→ **Text to read**:
There are numerous other examples of privatisation leading to economic growth and growth trickling down to the citizens but as I had discussed in the essay before- growth does not always lead to development. As I had mentioned before, there has been no recognizable change in the HDI values of India since these neo-liberal reforms. It appears as a heavily polished and manicured concept which brings about growth, evidently, but does not transform it into development.
Privatisation has reduced social security which came about with Public Sector Units. The nine major PSUs, called the navratnas, are doing better than their private counterparts. One should not forget that the ultimate aim of capitalist private units is to maximize profit. Their aim is not to bring about development by providing employment and reducing poverty. Whatever development has taken place because of these reforms has been short-lived and a need for state intervention is being felt again. Is private and corporate the main sector for development as many lobbyists of neo-liberalism have pointed out? R. Nagaraj analyses the much hyped services sector growth of the 1990s and his research led to “skepticism which somehow muddies the picture of the recent growth significantly enough to cast doubt on the optimistic scenarios portrayed” (Nagaraj, FDI in India in the 1990s, p. 61).
5. CONCLUSION AND FUTURE PROSPECTS

There have been more severe criticisms against Public Sector Units of lacking market discipline, lack of competitive production, corruption and many more. Privatisation has changed the economy for good, which is easy to establish if see the India now and compare it with previous decades. But this growth should not be expected to trickle down to the poor, more than 41% of the Indian population. Paul A. Baran, a Marxist, stresses on the fact that “..only a large-scale enterprise would be in a position to finance the outlays called for by modern technology…only big business could afford to maintain the research facilities that are indispensable for the advance of technology” and although this growth of large private firms, of monopoly and in some cases, oligopoly, owing to neo-liberal reforms was “a progressive phenomenon furthering the advance of productivity and science, the very same phenomenon tends to turn economically, socially, culturally, and politically into a retrograde force hindering and perverting further development” (Baran, 1957, p. 95). I conclude by saying that privatisation should not be reversed because it has boosted the economy and brought about changes which have provided the PSUs with an example of professionalism and competitiveness but it should not be expected to play the role of mediator-for-welfare. That would against the principles of its neo-liberal foundations.

→ **Dataset records**:
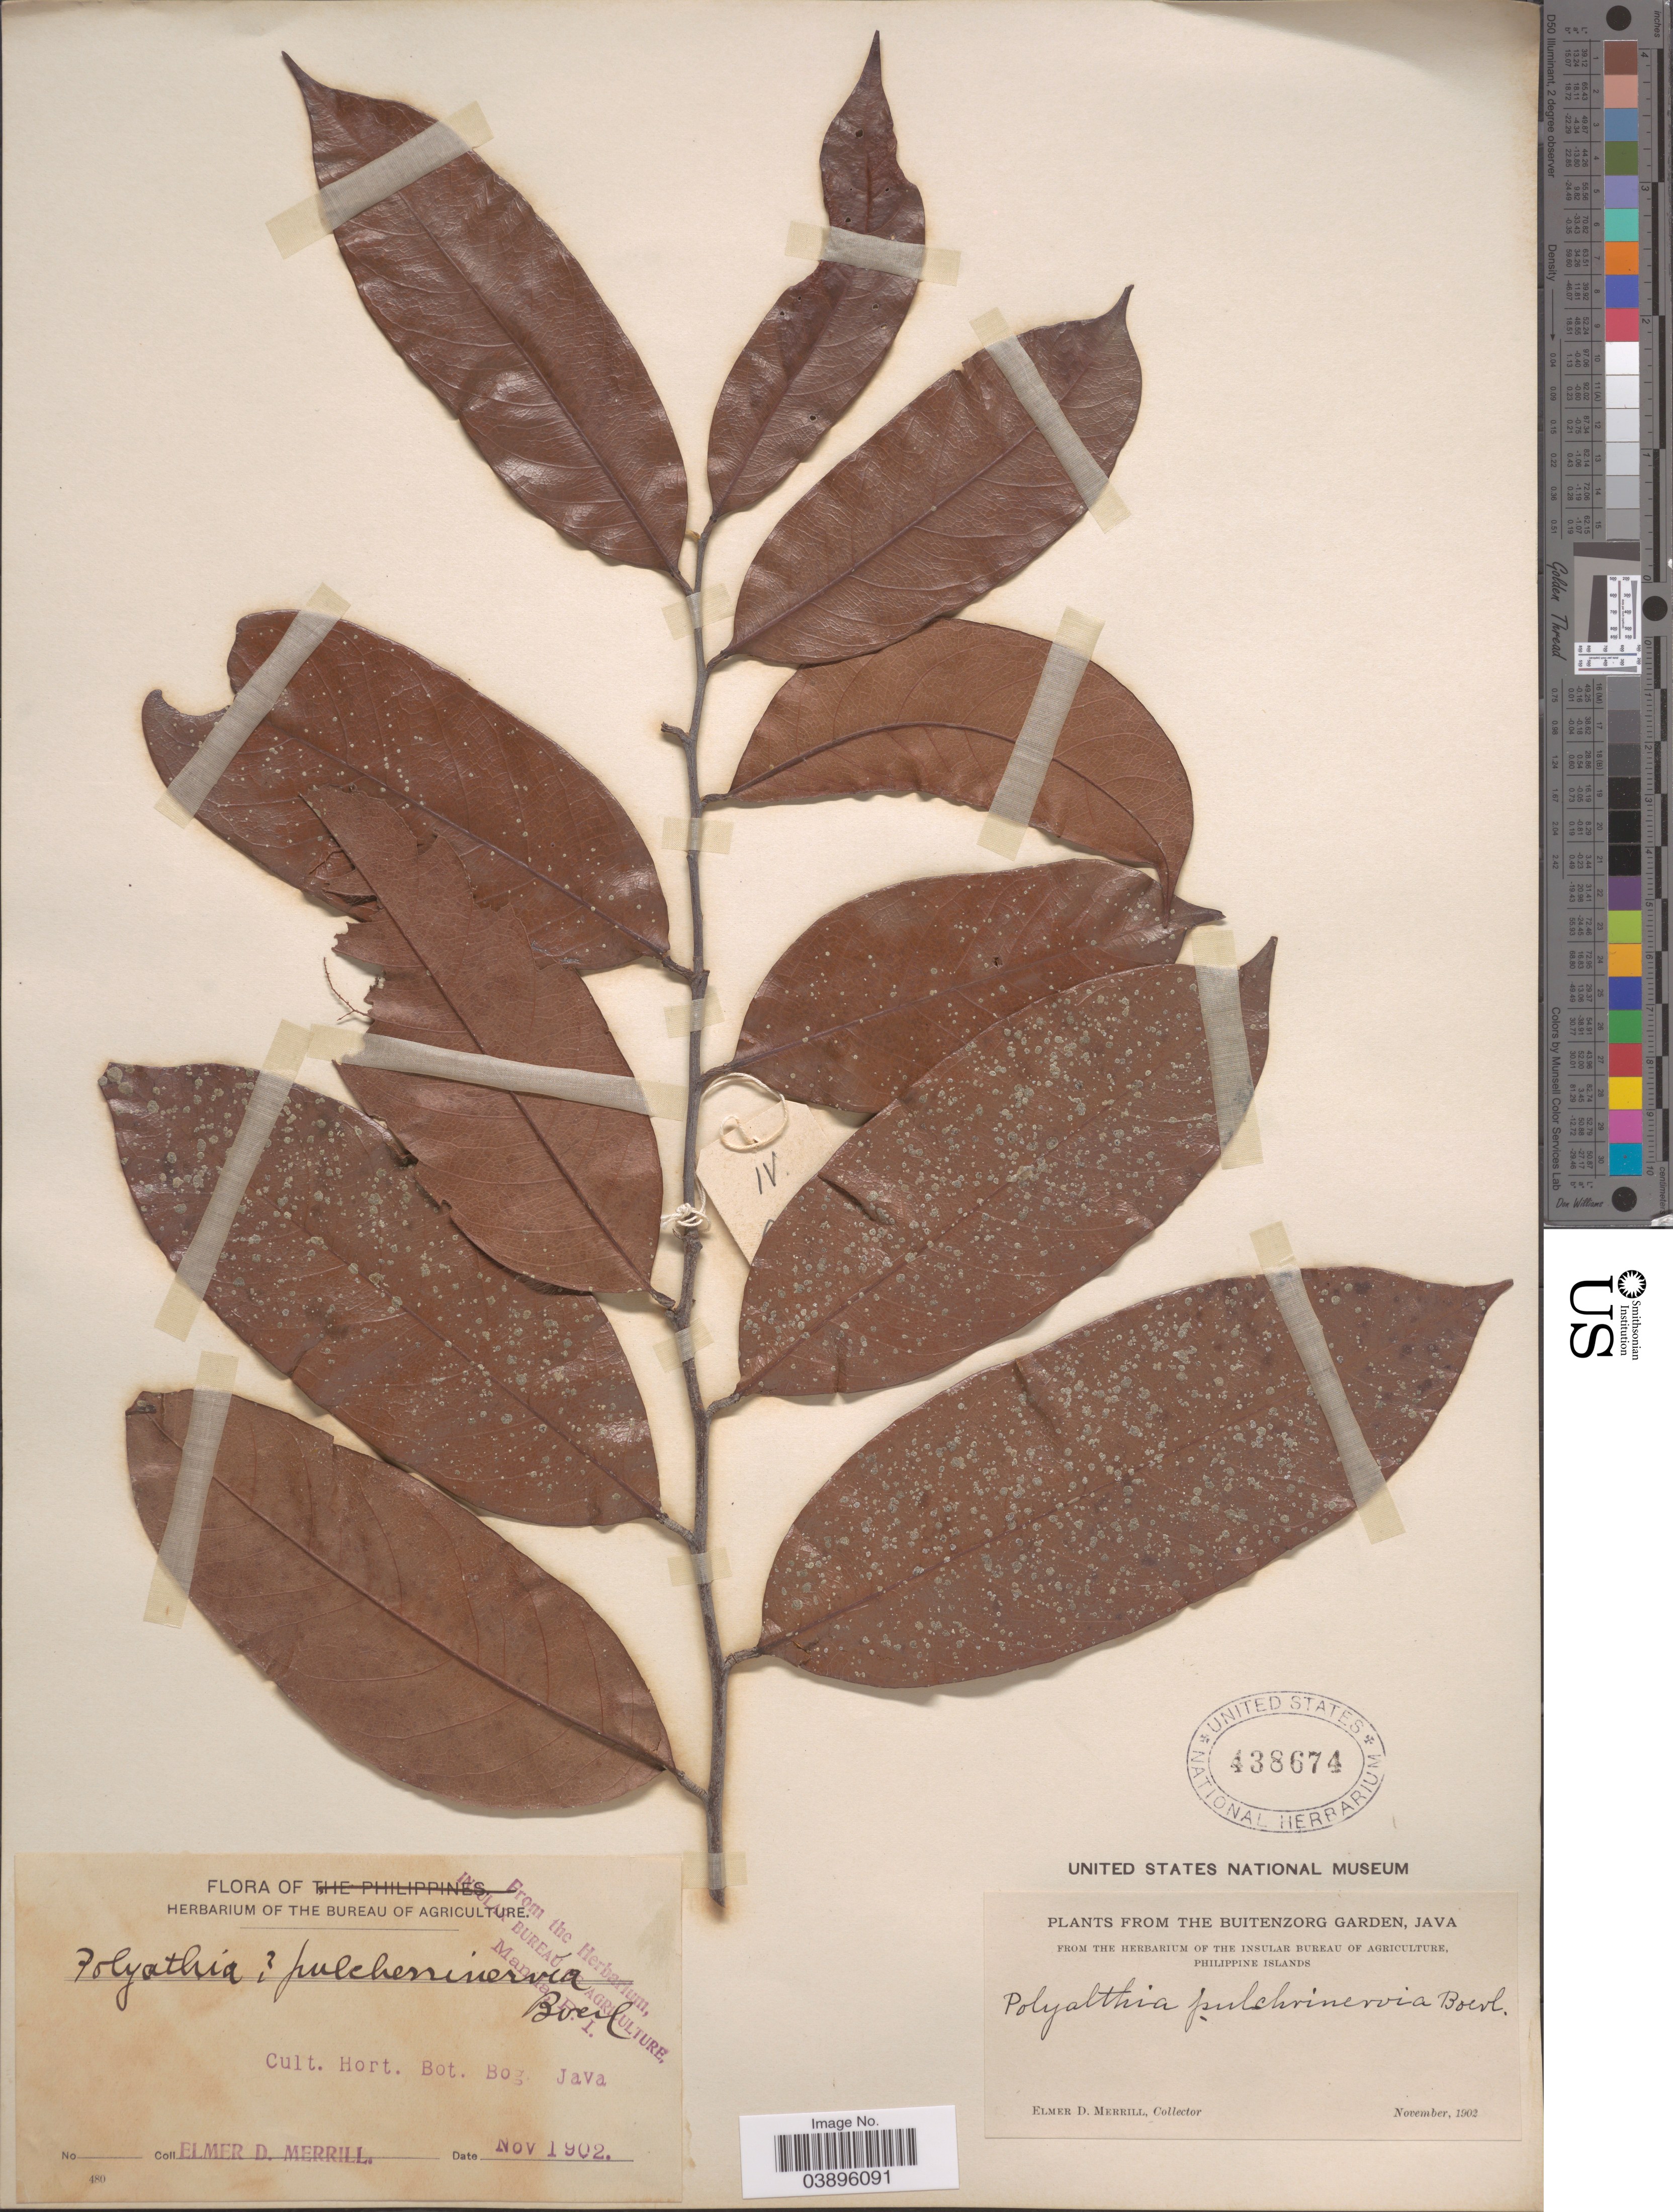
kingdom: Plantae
--
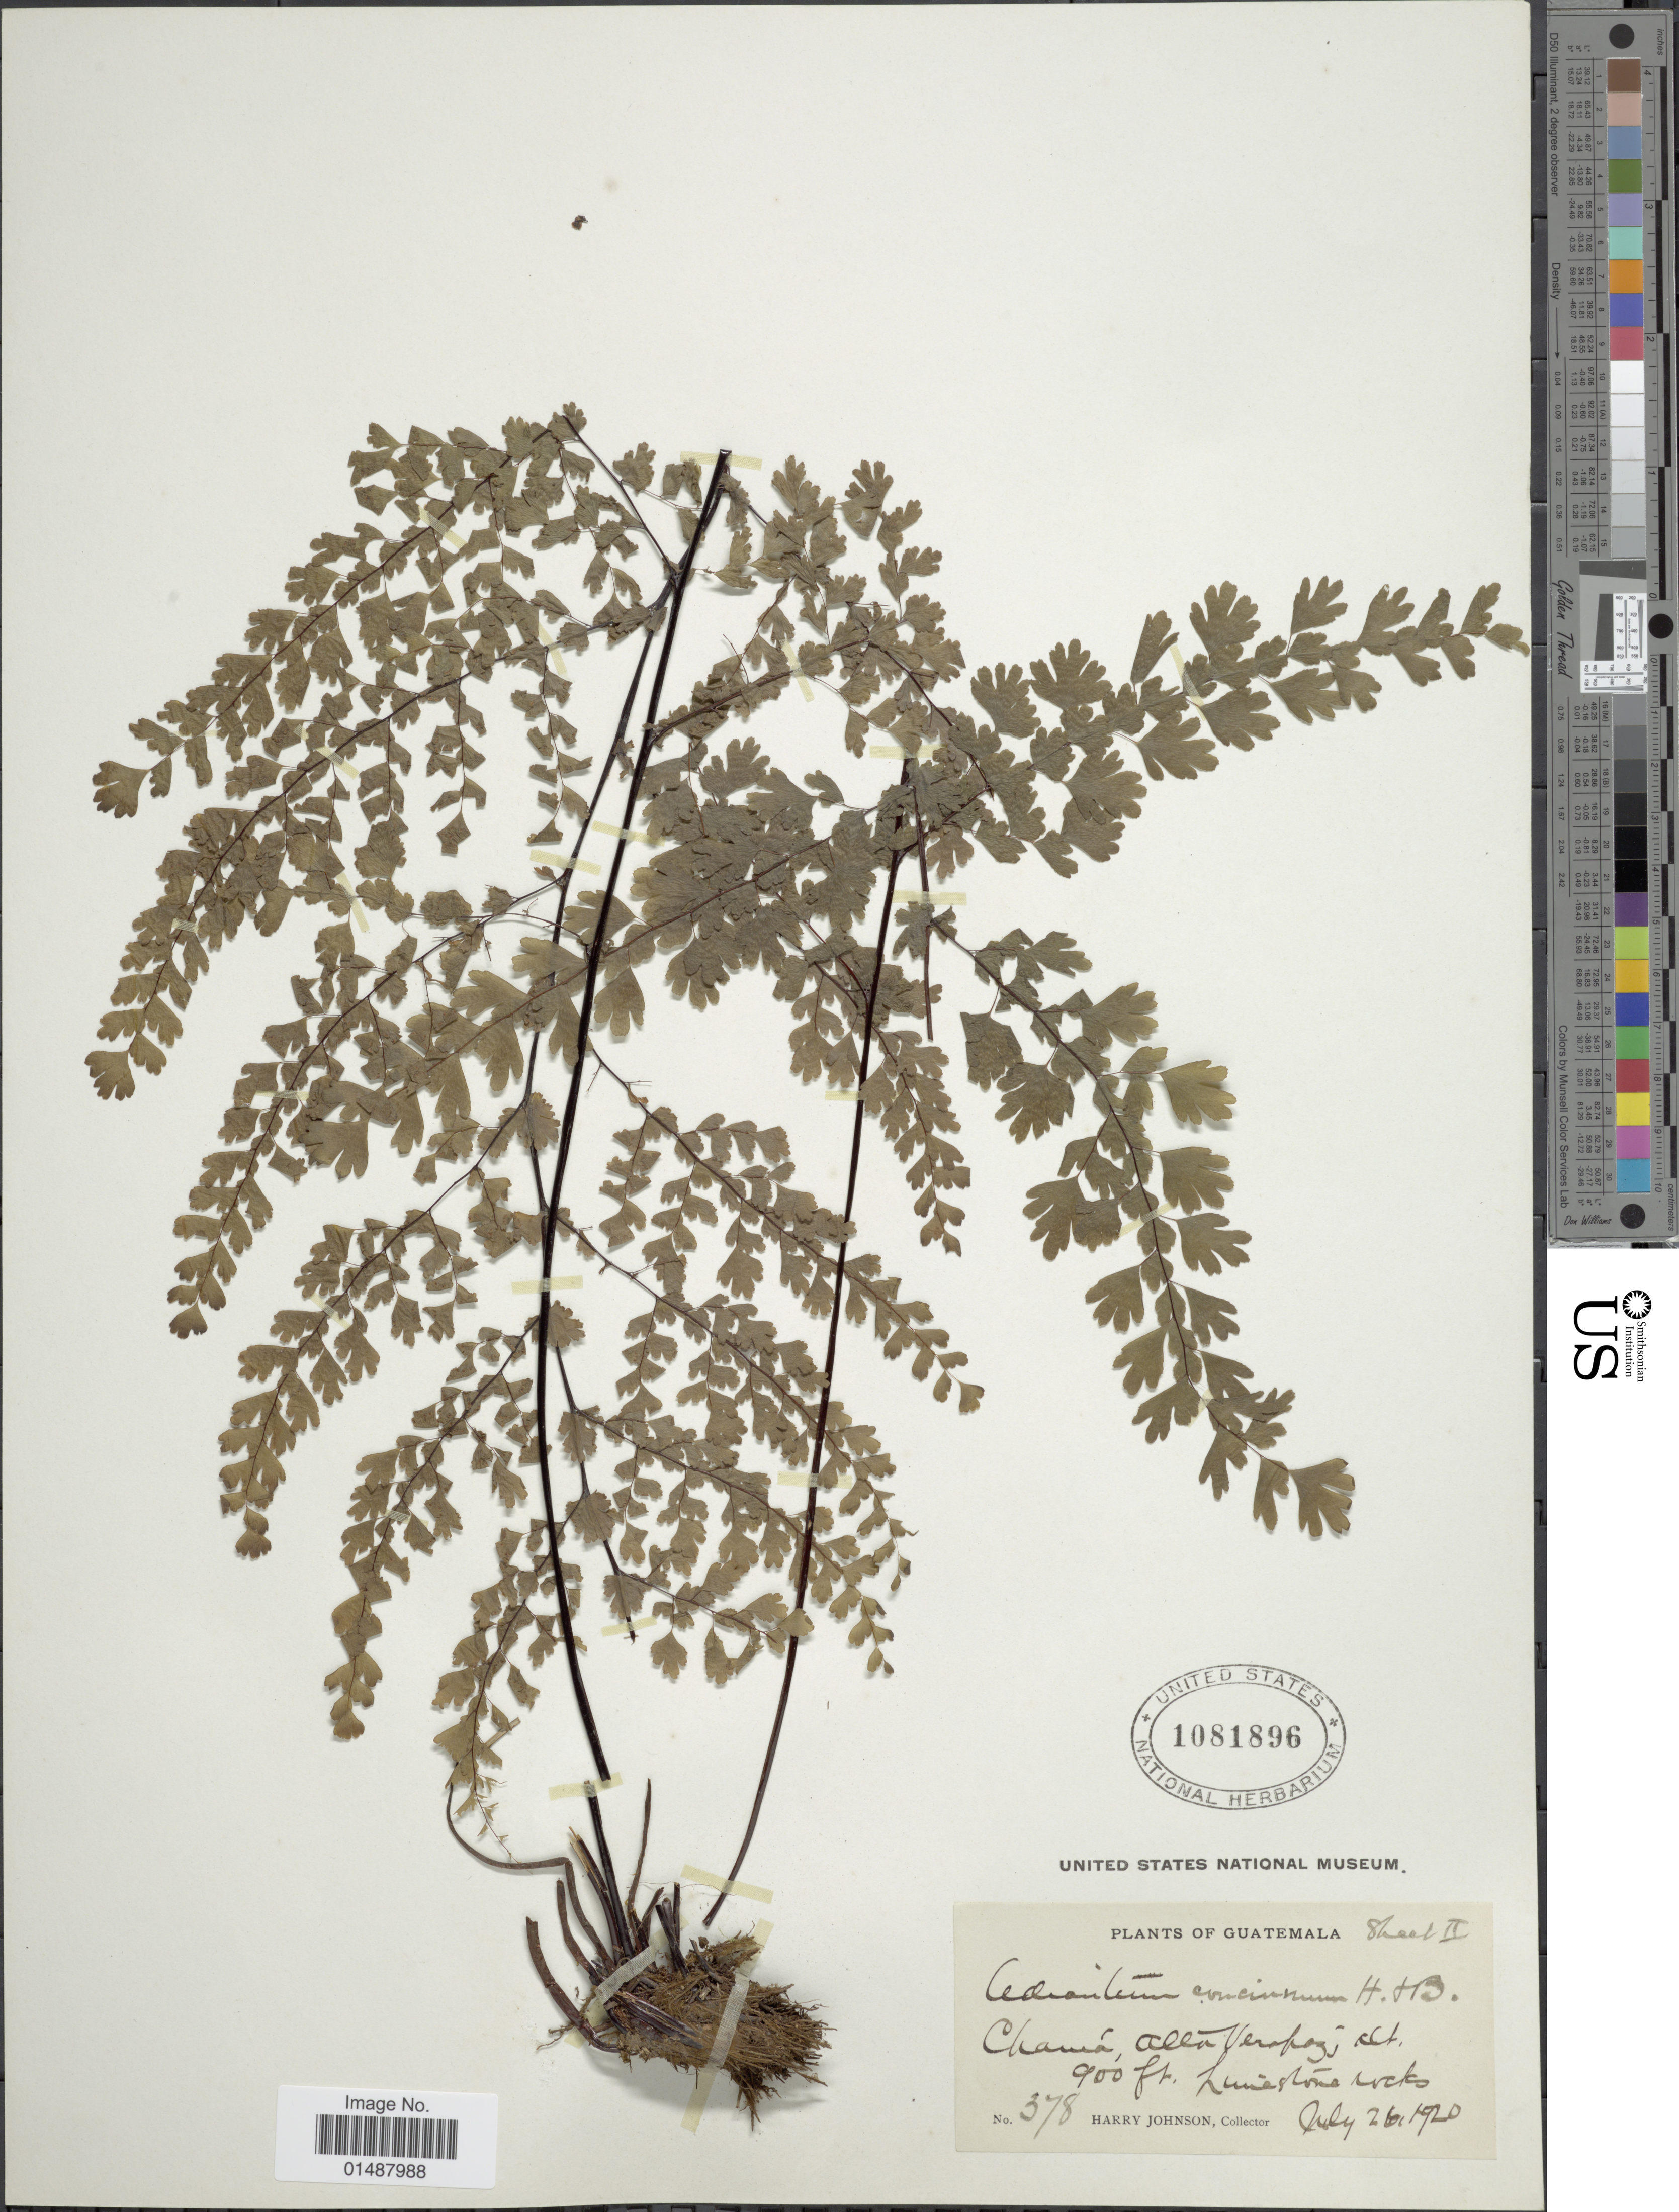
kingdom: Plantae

→ **Work instructions**: Copy the essay excerpt on privatisation in India above, word for word and in full.

→ **Exercise solution**:
There are numerous other examples of privatisation leading to economic growth and growth trickling down to the citizens but as I had discussed in the essay before- growth does not always lead to development. As I had mentioned before, there has been no recognizable change in the HDI values of India since these neo-liberal reforms. It appears as a heavily polished and manicured concept which brings about growth, evidently, but does not transform it into development.
Privatisation has reduced social security which came about with Public Sector Units. The nine major PSUs, called the navratnas, are doing better than their private counterparts. One should not forget that the ultimate aim of capitalist private units is to maximize profit. Their aim is not to bring about development by providing employment and reducing poverty. Whatever development has taken place because of these reforms has been short-lived and a need for state intervention is being felt again. Is private and corporate the main sector for development as many lobbyists of neo-liberalism have pointed out? R. Nagaraj analyses the much hyped services sector growth of the 1990s and his research led to “skepticism which somehow muddies the picture of the recent growth significantly enough to cast doubt on the optimistic scenarios portrayed” (Nagaraj, FDI in India in the 1990s, p. 61).
5. CONCLUSION AND FUTURE PROSPECTS

There have been more severe criticisms against Public Sector Units of lacking market discipline, lack of competitive production, corruption and many more. Privatisation has changed the economy for good, which is easy to establish if see the India now and compare it with previous decades. But this growth should not be expected to trickle down to the poor, more than 41% of the Indian population. Paul A. Baran, a Marxist, stresses on the fact that “..only a large-scale enterprise would be in a position to finance the outlays called for by modern technology…only big business could afford to maintain the research facilities that are indispensable for the advance of technology” and although this growth of large private firms, of monopoly and in some cases, oligopoly, owing to neo-liberal reforms was “a progressive phenomenon furthering the advance of productivity and science, the very same phenomenon tends to turn economically, socially, culturally, and politically into a retrograde force hindering and perverting further development” (Baran, 1957, p. 95). I conclude by saying that privatisation should not be reversed because it has boosted the economy and brought about changes which have provided the PSUs with an example of professionalism and competitiveness but it should not be expected to play the role of mediator-for-welfare. That would against the principles of its neo-liberal foundations.